AISC Code of Standard Practice provides acceptable erection tolerances (somewhere in the L/500 range which would put you at about an inch for the 40 ft. height).
See Section 7.13.

For your situation, I would suggest the following course of action:

1.  First determine what you've actually got - this would involve a survey of all the building columns, identifying the degree of out-of-plumbness as well as the direction of the tilt.

2.  Each column, then, will have a vector force due to that mis-alignment at the top of the column.  This will take the form of Dead(x) and Dead(y) along with RoofLL(x) and RoofLL(y) at each column.

3.  Then - map out your diaphragm in plan, with each column force.

4.  You can then perform another lateral analysis, using the code prescribed wind/seismic loads in addition to the appropriate lateral forces from non-plumb columns.  Include all required load combinations from your governing code.

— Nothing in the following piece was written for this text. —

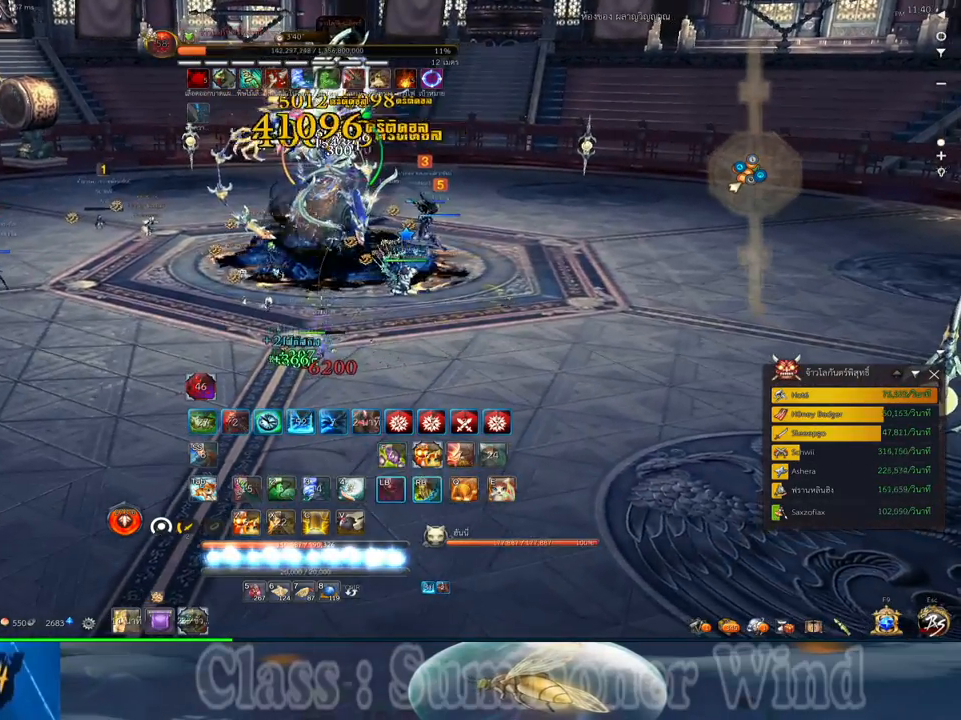
{"keys": ["2", "f"], "mouse": [], "events": [[34, "mouse_left", "up"], [34, "z", "down"], [67, "f", "up"], [100, "mouse_left", "down"], [100, "mouse_right", "down"], [100, "z", "up"], [184, "f", "down"], [250, "mouse_left", "up"], [250, "mouse_right", "up"], [317, "2", "down"], [317, "f", "up"], [350, "mouse_left", "down"], [350, "mouse_right", "down"], [384, "2", "up"], [450, "2", "down"], [450, "f", "down"], [484, "mouse_left", "up"], [484, "mouse_right", "up"]]}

5.  With each load combination, re-check you diaphragm design and lateral bracing system design.

Now the above assumes that you aren't going to make the contractor take everything down and re-erect the structure square and plumb.  You probably would want to consider this as a first choice as 3 1/2" out of plumb is a bit much.

But the steps outlined above are a rational response to a given situation that cannot be avoided by re-construction.

If the columns are all out-of-plumb in one direction, it could be that the whole frame simply needs to be drawn back to a better alignment.  This can be very difficult with a large building.  With this condition, the lateral forces from the mis-alignment would all work one way and probably diminish your lateral bracing capacity.

If the columns are out of plumb in various directions, they may simply counteract one another and have minimal effect on the overall frame stability.

Finally, with out-of-plumb columns, you would also generate local lateral forces on your framing.  The beam or joist connections would be the first thing that would transfer the lateral non-plumb forces to the diaphragm and these should be checked.

Sorry for the rambling above - just some thoughts as they came to me.